As an homage to its predecessors, the T-spec comes in two colors not available on lesser GT-Rs, Midnight Purple and Millennium Jade. The former was introduced on the 1995-98 Skyline GT-R, known by its chassis code as the R33 generation. Variations of the color were brought back twice for the following R34 generation, each time released as a limited edition.

Millennium Jade, on the other hand, was exclusive to the 2002 Nür edition cars, named after the Nürburgring where Nissan tested the GT-Rs (and held a long-standing production car lap record) long before every automaker and their mother were comparing lap times. The Nür cars were the last Skyline GT-Rs until the R35 burst onto the scene in 2008.

Inside, Nissan is introducing a new color called Mori Green, and it is fantastic. The automotive kingdom desperately needs more green interiors that resemble my parents’ Chevy land yacht from the early 1970s, and boy does this cabin deliver. A forest-y green adorns the semi-aniline leather-appointed seating, while soft-touch surfaces atop the dash give off a more grayish appearance.

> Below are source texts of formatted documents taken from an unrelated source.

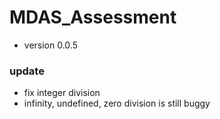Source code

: # MDAS_Assessment

- version 0.0.5

### update

- fix integer division
- infinity, undefined, zero division is still buggy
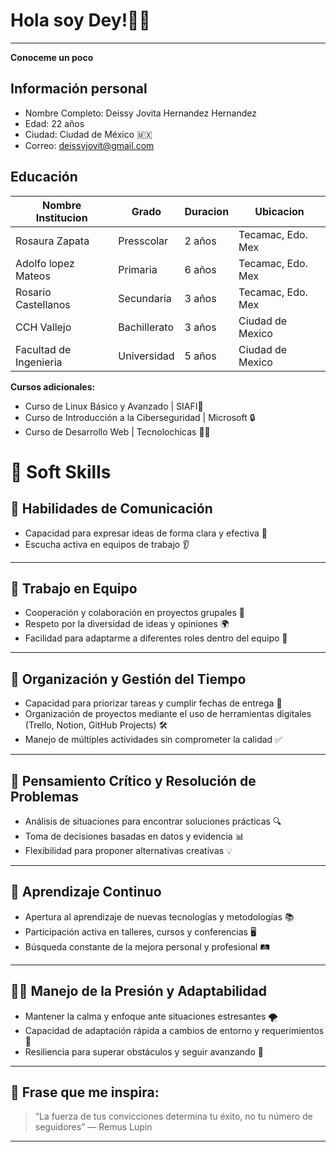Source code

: # Hola soy Dey!🙋‍♀️
---
**Conoceme un poco**

## Información personal
- Nombre Completo: Deissy Jovita Hernandez Hernandez
- Edad: 22 años
- Ciudad: Ciudad de México 🇲🇽
- Correo: deissyjovit@gmail.com

## Educación
|  Nombre Institucion |Grado   | Duracion   |  Ubicacion  |
| ------------ | ------------ | ------------ | ------------ |
|  Rosaura Zapata | Presscolar  | 2 años  | Tecamac, Edo. Mex  |
| Adolfo lopez Mateos  | Primaria  |  6 años | Tecamac, Edo. Mex  |
| Rosario Castellanos  | Secundaria  | 3 años  | Tecamac, Edo. Mex  |
|  CCH Vallejo   |  Bachillerato  | 3 años    | Ciudad de Mexico |
|  Facultad de Ingenieria  | Universidad  |  5 años   |  Ciudad de Mexico   |

**Cursos adicionales:**
  - Curso de Linux Básico y Avanzado | SIAFI🐧
  - Curso de Introducción a la Ciberseguridad | Microsoft 🔒
  - Curso de Desarrollo Web | Tecnolochicas 👩‍💻

# 🌟 Soft Skills

## 💬 Habilidades de Comunicación

- Capacidad para expresar ideas de forma clara y efectiva 📢  
- Escucha activa en equipos de trabajo 👂  
---

## 🤝 Trabajo en Equipo

- Cooperación y colaboración en proyectos grupales 🤝  
- Respeto por la diversidad de ideas y opiniones 🌍  
- Facilidad para adaptarme a diferentes roles dentro del equipo 🔄

---

## 🎯 Organización y Gestión del Tiempo

- Capacidad para priorizar tareas y cumplir fechas de entrega 📆  
- Organización de proyectos mediante el uso de herramientas digitales (Trello, Notion, GitHub Projects) 🛠️  
- Manejo de múltiples actividades sin comprometer la calidad ✅
---
## 🧠 Pensamiento Crítico y Resolución de Problemas

- Análisis de situaciones para encontrar soluciones prácticas 🔍  
- Toma de decisiones basadas en datos y evidencia 📊  
- Flexibilidad para proponer alternativas creativas 💡

---

## 🚀 Aprendizaje Continuo

- Apertura al aprendizaje de nuevas tecnologías y metodologías 📚  
- Participación activa en talleres, cursos y conferencias 🖥️  
- Búsqueda constante de la mejora personal y profesional 🛤️

---

## 🧘‍♀️ Manejo de la Presión y Adaptabilidad

- Mantener la calma y enfoque ante situaciones estresantes 🌪️  
- Capacidad de adaptación rápida a cambios de entorno y requerimientos 🔄  
- Resiliencia para superar obstáculos y seguir avanzando 🌱

---
## 📝 Frase que me inspira:

> “La fuerza de tus convicciones determina tu éxito, no tu número de seguidores” — Remus Lupin

---
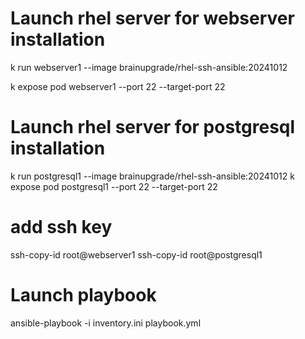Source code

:# Launch rhel server for webserver installation
k run webserver1 --image brainupgrade/rhel-ssh-ansible:20241012 

k expose pod webserver1  --port 22 --target-port 22

# Launch rhel server for postgresql installation
k run postgresql1 --image brainupgrade/rhel-ssh-ansible:20241012
k expose pod postgresql1 --port 22 --target-port 22

# add ssh key 
ssh-copy-id root@webserver1
ssh-copy-id root@postgresql1

# Launch playbook
ansible-playbook -i inventory.ini playbook.yml
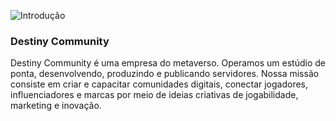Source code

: ![Introdução](https://github.com/destinycommunity/.github/assets/41705596/76cc91b1-2759-4bb5-b5cb-63ee2968db75)

### Destiny Community
Destiny Community é uma empresa do metaverso. Operamos um estúdio de ponta, desenvolvendo, produzindo e publicando servidores. Nossa missão consiste em criar e capacitar comunidades digitais, conectar jogadores, influenciadores e marcas por meio de ideias criativas de jogabilidade, marketing e inovação.

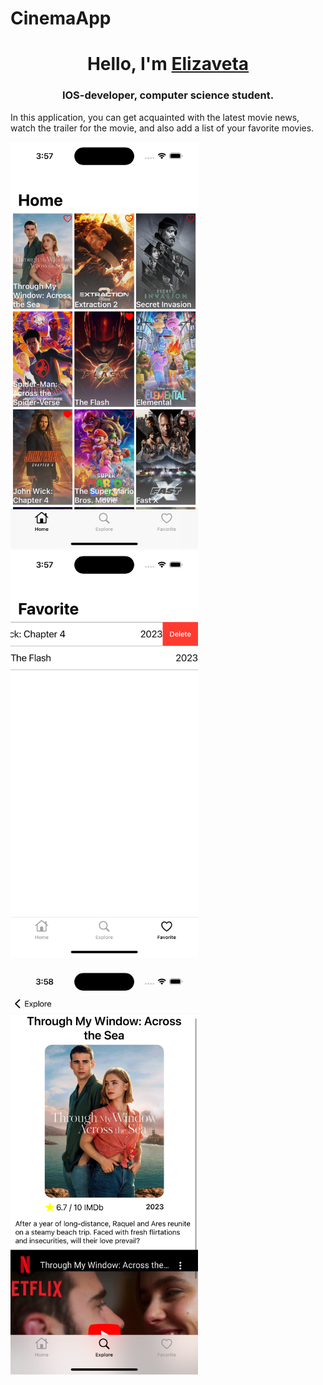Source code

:# CinemaApp

<h1 align="center">Hello, I'm <a href="https://github.com/efrosinina" target="_blank">Elizaveta</a> 
<h3 align="center">IOS-developer, computer science student.</h3>

In this application, you can get acquainted with the latest movie news, watch the trailer for the movie, and also add a list of your favorite movies.

<img src="Simulator Screenshot - iPhone 14 Pro - 2023-06-26 at 15.57.42.png" width="300"> &nbsp;&nbsp;&nbsp;&nbsp;&nbsp;&nbsp;&nbsp;&nbsp; <img src="Simulator Screenshot - iPhone 14 Pro - 2023-06-26 at 15.57.48.png" width="300">

<img src="Simulator Screenshot - iPhone 14 Pro - 2023-06-26 at 15.58.00.png" width="300">
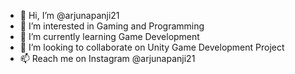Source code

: - 👋 Hi, I’m @arjunapanji21
- 👀 I’m interested in Gaming and Programming
- 🌱 I’m currently learning Game Development
- 💞️ I’m looking to collaborate on Unity Game Development Project
- 📫 Reach me on Instagram @arjunapanji21

<!---
arjunapanji21/arjunapanji21 is a ✨ special ✨ repository because its `README.md` (this file) appears on your GitHub profile.
You can click the Preview link to take a look at your changes.
--->
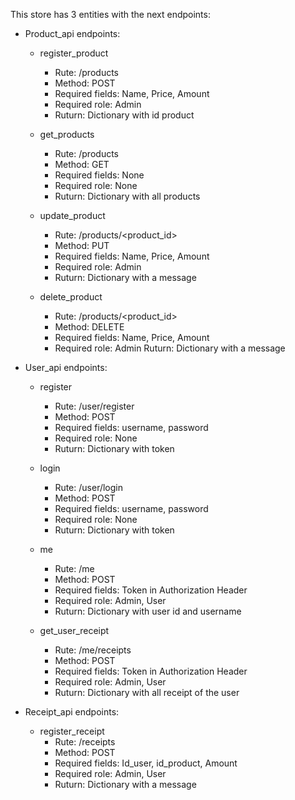 This store has 3 entities with the next endpoints:

- Product_api endpoints:

  - register_product

    - Rute: /products
    - Method: POST
    - Required fields: Name, Price, Amount
    - Required role: Admin
    - Ruturn: Dictionary with id product

  - get_products

    - Rute: /products
    - Method: GET
    - Required fields: None
    - Required role: None
    - Ruturn: Dictionary with all products

  - update_product

    - Rute: /products/<product_id>
    - Method: PUT
    - Required fields: Name, Price, Amount
    - Required role: Admin
    - Ruturn: Dictionary with a message

  - delete_product

    - Rute: /products/<product_id>
    - Method: DELETE
    - Required fields: Name, Price, Amount
    - Required role: Admin
    Ruturn: Dictionary with a message

- User_api endpoints:
    - register 
        - Rute: /user/register
        - Method: POST
        - Required fields: username, password
        - Required role: None
        - Ruturn: Dictionary with token

    - login
        - Rute: /user/login
        - Method: POST
        - Required fields: username, password
        - Required role: None
        - Ruturn: Dictionary with token

    - me
        - Rute: /me
        - Method: POST
        - Required fields: Token in Authorization Header
        - Required role: Admin, User
        - Ruturn: Dictionary with user id and username

    - get_user_receipt
        - Rute: /me/receipts
        - Method: POST
        - Required fields: Token in Authorization Header
        - Required role: Admin, User
        - Ruturn: Dictionary with all receipt of the user

- Receipt_api endpoints:
    - register_receipt
        - Rute: /receipts
        - Method: POST
        - Required fields: Id_user, id_product, Amount
        - Required role: Admin, User
        - Ruturn: Dictionary with a message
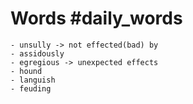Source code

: # Words #daily_words
	- unsully -> not effected(bad) by
	- assidously
	- egregious -> unexpected effects
	- hound
	- languish
	- feuding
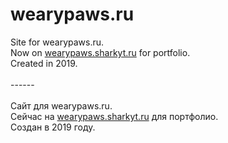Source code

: # wearypaws.ru
Site for wearypaws.ru.
<br /> Now on <a href="http://wearypaws.sharkyt.ru/">wearypaws.sharkyt.ru</a> for portfolio.
<br />Created in 2019.
<br />
<br />------
<br />
<br />Сайт для wearypaws.ru.
<br />Сейчас на <a href="http://wearypaws.sharkyt.ru/">wearypaws.sharkyt.ru</a> для портфолио.
<br />Создан в 2019 году.
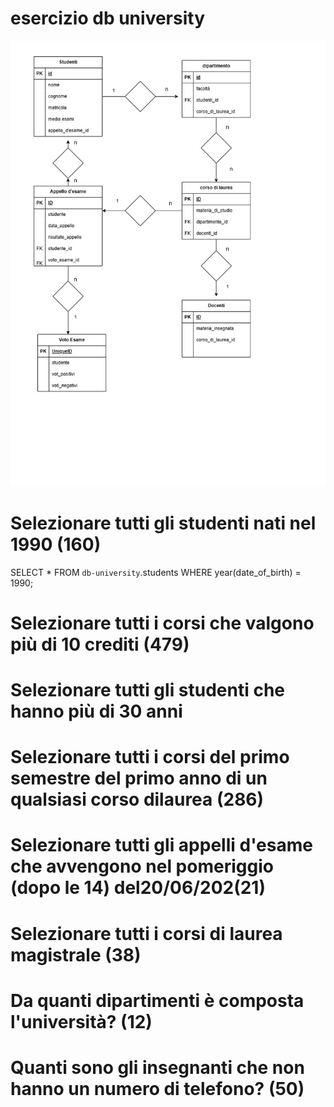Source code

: # esercizio db university
![diagramma studenti universita](db.university.jpg)

# Selezionare tutti gli studenti nati nel 1990 (160)
SELECT * FROM `db-university`.students
WHERE year(date_of_birth) = 1990;

# Selezionare tutti i corsi che valgono più di 10 crediti (479)


 # Selezionare tutti gli studenti che hanno più di 30 anni


 # Selezionare tutti i corsi del primo semestre del primo anno di un qualsiasi corso dilaurea (286)


 # Selezionare tutti gli appelli d'esame che avvengono nel pomeriggio (dopo le 14) del20/06/202(21)


 # Selezionare tutti i corsi di laurea magistrale (38)


 # Da quanti dipartimenti è composta l'università? (12)


 # Quanti sono gli insegnanti che non hanno un numero di telefono? (50)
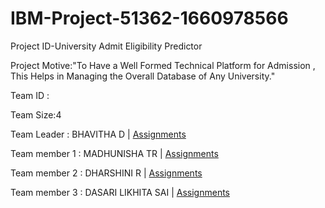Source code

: # IBM-Project-51362-1660978566
 

Project ID-University Admit Eligibility Predictor
  
 
Project Motive:"To Have a Well Formed Technical Platform for Admission , This Helps in Managing the Overall Database of Any University."


  
  
Team ID : 

<bold>Team Size:</bold>4
  
 
 
<bold>Team Leader :</bold>  BHAVITHA D | <a href=" ">Assignments</a>

   
<bold>Team member 1 :</bold> MADHUNISHA TR | <a href=" ">Assignments</a>

   
<bold>Team member 2 :</bold>  DHARSHINI R | <a href="https://github.com/IBM-EPBL/IBM-Project-51362-1660978566/tree/main/Assignments/Team%20Member%202/Assignments%20of%20Dharshini%20R ">Assignments</a>

       
<bold>Team member 3 :</bold>  DASARI LIKHITA SAI | <a href="https://github.com/IBM-EPBL/IBM-Project-51362-1660978566/tree/main/Assignments/Team%20Member%203/Assignments%20of%20Dasari%20Likhitha%20Sai ">Assignments</a>

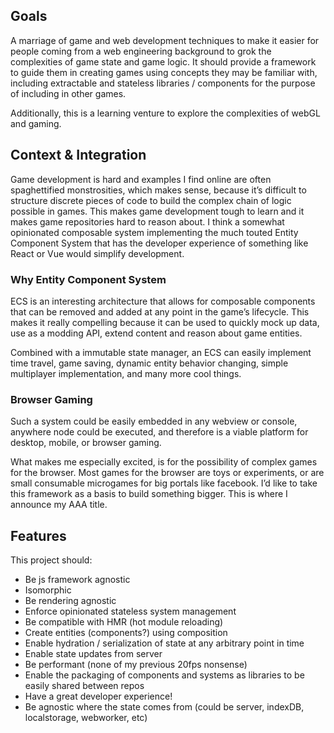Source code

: ## Goals

A marriage of game and web development techniques to make it easier for people coming from a web engineering background to grok the complexities of game state and game logic. It should provide a framework to guide them in creating games using concepts they may be familiar with, including extractable and stateless libraries / components for the purpose of including in other games.

Additionally, this is a learning venture to explore the complexities of webGL and gaming.

## Context & Integration

Game development is hard and examples I find online are often spaghettified monstrosities, which makes sense, because it’s difficult to structure discrete pieces of code to build the complex chain of logic possible in games. This makes game development tough to learn and it makes game repositories hard to reason about. I think a somewhat opinionated composable system implementing the much touted Entity Component System that has the developer experience of something like React or Vue would simplify development.

### Why Entity Component System

ECS is an interesting architecture that allows for composable components that can be removed and added at any point in the game’s lifecycle. This makes it really compelling because it can be used to quickly mock up data, use as a modding API, extend content and reason about game entities.

Combined with a immutable state manager, an ECS can easily implement time travel, game saving, dynamic entity behavior changing, simple multiplayer implementation, and many more cool things.

### Browser Gaming

Such a system could be easily embedded in any webview or console, anywhere node could be executed, and therefore is a viable platform for desktop, mobile, or browser gaming.

What makes me especially excited, is for the possibility of complex games for the browser. Most games for the browser are toys or experiments, or are small consumable microgames for big portals like facebook. I’d like to take this framework as a basis to build something bigger. This is where I announce my AAA title.

## Features

This project should:

- Be js framework agnostic
- Isomorphic
- Be rendering agnostic
- Enforce opinionated stateless system management
- Be compatible with HMR (hot module reloading)
- Create entities (components?) using composition
- Enable hydration / serialization of state at any arbitrary point in time
- Enable state updates from server
- Be performant (none of my previous 20fps nonsense)
- Enable the packaging of components and systems as libraries to be easily shared between repos
- Have a great developer experience!
- Be agnostic where the state comes from (could be server, indexDB, localstorage, webworker, etc)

A unique quilted headliner rounds out the T-spec differences in the interior.

Curiously, Nissan USA’s press release describes it as a 2021 model year car, while Nissan Japan describes it as a 2022 model year car. We’re not sure if this is a typo, or if it spells out something more ominous about the future of the U.S. market GT-R. After all, the GT-R is rumored to have a hard production stop sometime next year, after which a redesign might bow. We’ve reached out to Nissan for clarification and will update the article if we learn more.

In Japan, the T-spec is limited to 100 cars, with potential customers being determined by lottery. Nissan hasn’t said how many will be sold stateside, except that it is a limited production vehicle with a “very limited” number to be made available. GT-R T-specs will cost $140,285 including a $1,795 destination fee when it goes on sale this winter alongside the previously announced, $217,485 GT-R Nismo Special Edition.